“Perhaps the bereaved ought to be isolated in special settlements like lepers.” C. S. Lewis, A Grief Observed
Grief brings more than loss and sadness. In some ways, it brings the feelings of rejection. You don’t seem to fit any longer. Not in the way you did before. Sometimes loss instantaneously moves you into another category of humanity. Leper. If C. S. Lewis felt it, surely, I will experience it, too.
“Loneliness brings with it another feeling of not belonging.” H. Norman Wright, Experiencing Grief
Bottom line, loss can lead to isolation. Isolation is the negative side of the coin—being alone. Lonely. Isolation can be done to you, or you can do it to yourself. You can be excluded, or you can pull away on purpose. Not healthy.
However, when it comes to the other side of the same coin, you have to intentionally get away to seek needed solitude. There is a healthy side of being alone.
Isolation. Solitude. There’s an important difference.
Isolation should be identified, and preparation should be made to address it. Being isolated for extended periods of time is not healthy. Proactive, intentional steps should be taken to develop a plan for your self-care. Allowing yourself to be isolated increases the prospect of depression. Four walls start to close in on you. Isolation breeds loneliness. Loneliness breeds lack of clarity which gives birth to a multitude of mistakes.
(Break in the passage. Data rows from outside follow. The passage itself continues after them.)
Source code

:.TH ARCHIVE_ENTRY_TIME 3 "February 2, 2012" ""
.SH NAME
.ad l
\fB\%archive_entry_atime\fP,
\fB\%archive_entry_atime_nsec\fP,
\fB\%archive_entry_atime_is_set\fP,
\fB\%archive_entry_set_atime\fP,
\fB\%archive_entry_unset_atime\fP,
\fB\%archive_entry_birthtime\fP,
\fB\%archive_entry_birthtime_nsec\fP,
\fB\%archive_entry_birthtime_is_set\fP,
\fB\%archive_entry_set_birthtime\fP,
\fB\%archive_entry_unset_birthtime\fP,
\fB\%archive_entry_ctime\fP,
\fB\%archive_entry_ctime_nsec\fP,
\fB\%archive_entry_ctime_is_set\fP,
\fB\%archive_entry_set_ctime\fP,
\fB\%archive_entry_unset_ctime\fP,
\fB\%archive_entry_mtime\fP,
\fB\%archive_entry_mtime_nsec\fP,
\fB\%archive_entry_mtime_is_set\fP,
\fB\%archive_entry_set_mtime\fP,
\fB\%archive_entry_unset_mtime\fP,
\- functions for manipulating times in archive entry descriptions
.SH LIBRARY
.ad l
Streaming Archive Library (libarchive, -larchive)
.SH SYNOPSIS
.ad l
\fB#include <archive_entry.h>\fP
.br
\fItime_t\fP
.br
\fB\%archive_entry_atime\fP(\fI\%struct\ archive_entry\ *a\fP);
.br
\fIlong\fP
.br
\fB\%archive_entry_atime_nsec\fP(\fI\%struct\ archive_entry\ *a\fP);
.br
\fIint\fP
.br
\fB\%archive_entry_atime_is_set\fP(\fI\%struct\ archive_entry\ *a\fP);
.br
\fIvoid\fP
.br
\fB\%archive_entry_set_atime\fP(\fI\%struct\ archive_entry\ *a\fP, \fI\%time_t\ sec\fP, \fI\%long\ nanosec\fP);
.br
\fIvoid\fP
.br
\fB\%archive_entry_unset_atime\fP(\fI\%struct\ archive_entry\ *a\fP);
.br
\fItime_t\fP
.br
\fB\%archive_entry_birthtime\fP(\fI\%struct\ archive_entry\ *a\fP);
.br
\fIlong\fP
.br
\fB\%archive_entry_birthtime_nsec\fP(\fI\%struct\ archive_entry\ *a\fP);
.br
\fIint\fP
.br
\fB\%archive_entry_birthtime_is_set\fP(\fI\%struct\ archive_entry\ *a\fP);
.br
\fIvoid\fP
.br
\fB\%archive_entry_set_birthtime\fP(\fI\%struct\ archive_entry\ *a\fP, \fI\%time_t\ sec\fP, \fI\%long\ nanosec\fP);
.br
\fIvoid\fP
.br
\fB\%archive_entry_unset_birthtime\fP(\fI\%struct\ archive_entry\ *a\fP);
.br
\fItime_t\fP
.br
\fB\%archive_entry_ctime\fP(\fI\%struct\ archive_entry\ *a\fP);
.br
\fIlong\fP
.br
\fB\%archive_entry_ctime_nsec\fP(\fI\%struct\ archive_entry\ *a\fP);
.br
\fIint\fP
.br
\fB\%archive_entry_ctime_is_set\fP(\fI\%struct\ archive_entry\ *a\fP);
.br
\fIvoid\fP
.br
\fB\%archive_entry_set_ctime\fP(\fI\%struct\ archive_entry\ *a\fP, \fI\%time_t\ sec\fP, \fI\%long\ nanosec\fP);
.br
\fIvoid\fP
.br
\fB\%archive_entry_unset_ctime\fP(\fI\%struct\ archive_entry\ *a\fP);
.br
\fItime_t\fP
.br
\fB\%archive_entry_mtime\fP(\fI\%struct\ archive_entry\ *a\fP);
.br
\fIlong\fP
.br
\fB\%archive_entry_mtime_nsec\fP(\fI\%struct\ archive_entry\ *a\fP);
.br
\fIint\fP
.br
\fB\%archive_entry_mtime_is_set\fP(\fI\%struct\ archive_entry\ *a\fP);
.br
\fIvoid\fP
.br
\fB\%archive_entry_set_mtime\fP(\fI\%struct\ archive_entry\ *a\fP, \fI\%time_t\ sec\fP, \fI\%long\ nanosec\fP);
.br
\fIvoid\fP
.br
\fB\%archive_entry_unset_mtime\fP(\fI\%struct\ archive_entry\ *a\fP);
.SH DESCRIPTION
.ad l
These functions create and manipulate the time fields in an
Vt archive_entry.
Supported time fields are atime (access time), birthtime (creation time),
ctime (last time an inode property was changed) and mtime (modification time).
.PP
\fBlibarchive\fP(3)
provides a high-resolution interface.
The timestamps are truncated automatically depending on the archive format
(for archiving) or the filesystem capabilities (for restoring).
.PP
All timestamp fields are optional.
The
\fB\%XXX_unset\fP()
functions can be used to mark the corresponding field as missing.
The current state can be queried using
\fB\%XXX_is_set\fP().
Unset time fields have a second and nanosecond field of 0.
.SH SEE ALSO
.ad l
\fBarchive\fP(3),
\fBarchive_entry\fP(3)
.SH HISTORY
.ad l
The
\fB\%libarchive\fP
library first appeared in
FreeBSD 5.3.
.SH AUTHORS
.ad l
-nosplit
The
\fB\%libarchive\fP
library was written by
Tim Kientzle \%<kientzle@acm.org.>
History is replete with the mistakes of those in grief.
“Whoever isolates himself seeks his own desire; he breaks out against all sound judgment.” Proverbs 18:1
My children asked me to take care of myself, and they suggested I get outside every morning. Their intent was that I get some exercise. The result was I got outside of my four walls; leaving the isolation of my four walls gave context.
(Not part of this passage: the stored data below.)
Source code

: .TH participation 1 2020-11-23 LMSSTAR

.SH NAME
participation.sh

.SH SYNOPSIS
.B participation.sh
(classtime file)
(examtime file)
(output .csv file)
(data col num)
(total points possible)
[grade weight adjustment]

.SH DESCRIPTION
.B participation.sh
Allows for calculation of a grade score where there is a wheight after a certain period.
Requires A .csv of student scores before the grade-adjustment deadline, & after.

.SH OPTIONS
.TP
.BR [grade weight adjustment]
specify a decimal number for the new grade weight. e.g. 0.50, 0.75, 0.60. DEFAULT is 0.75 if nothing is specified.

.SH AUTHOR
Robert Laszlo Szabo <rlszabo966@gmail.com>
I’ve discovered isolation and solitude are very different. It’s important to know the difference.
“Only in silence can our souls be resuscitated by the Savior. He will work wonders in us if we wait before him. He can speak calm and contentment into our personal storms.” Boyd Bailey, The Spiritual Life of a Leader
Solitude was necessary for my healing. Where isolation happens to you, solitude is planned. Solitude is getting alone for the purpose of healing. Boyd Bailey says “…an inner stillness serenades the soul with tranquility so that the cares of the world lose their caustic control.” Solitude provides space to process your loss. Solitude gives the opportunity to commune with God about your loss.
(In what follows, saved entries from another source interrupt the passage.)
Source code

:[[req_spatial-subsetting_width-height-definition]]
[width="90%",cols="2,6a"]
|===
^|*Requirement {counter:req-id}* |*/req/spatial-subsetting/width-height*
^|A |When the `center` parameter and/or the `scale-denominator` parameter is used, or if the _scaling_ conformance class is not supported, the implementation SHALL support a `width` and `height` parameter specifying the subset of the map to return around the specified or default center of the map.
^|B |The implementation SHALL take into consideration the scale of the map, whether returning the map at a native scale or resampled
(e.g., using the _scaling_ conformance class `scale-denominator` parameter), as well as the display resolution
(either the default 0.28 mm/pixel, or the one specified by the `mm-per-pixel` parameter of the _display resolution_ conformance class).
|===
“Turn to me and be gracious to me, for I am lonely and afflicted.” Psalm 25:16
Proactively seeking solitude enables our healing from the plague of loneliness. Julie Yarbrough writes, “Solitude is aloneness without loneliness. …Solitude inspires the courage…as we adjust to the vicissitudes of grief.” While suffering loss, we pull away on purpose for times of solitude to entreat our God of sorrows to turn to us and to be gracious to us.
“For we do not have a high priest who is unable to sympathize with our weaknesses, but one who in every respect has been tempted as we are, yet without sin.” Hebrews 4:15
In our affliction we lay ourselves before a loving God—our loving High Priest. We pour out our hearts to him who sympathizes with our weakness. Our Father sent his Son to the very depths of loss to meet us. Now, meeting him only comes through solitude. And as Richard A. Burr has aptly penned, “There are some things that God only says in secret, and there are some secrets that are only heard in solitude!”
“One must get alone to find out that he never is alone.” S. D. Gordon, Quiet Talks on Prayer
There is an important difference between isolation and solitude. Where isolation breeds loneliness, solitude delivers intimacy.
“Be with me in my silence…in company and in solitude… Cheer the lonely with Thy company and the distracted with Thy solitude.” John Baillie, A Diary of Private Prayer
“But when you pray, go into your room and shut the door and pray to your Father who is in secret. And your Father who sees in secret will reward you.” Matthew 6:6
DRay – Thank you. This was a very important post, – the distinction between isolation = loneliness and solitude.
In times of grief we do not necessarily know that our choice, albeit unintentional but in self-protection mode, may be unwise and consequently disabling. From Dale
Yes, Dale…it’s a very important distinction that has been important to recognize and address.
Thanks for the clarity and substance you provide. Valuable words. Valuable distinction.
Thank you, Grant. I appreciate you walking this journey. I pray my lessons can help you in your ministry.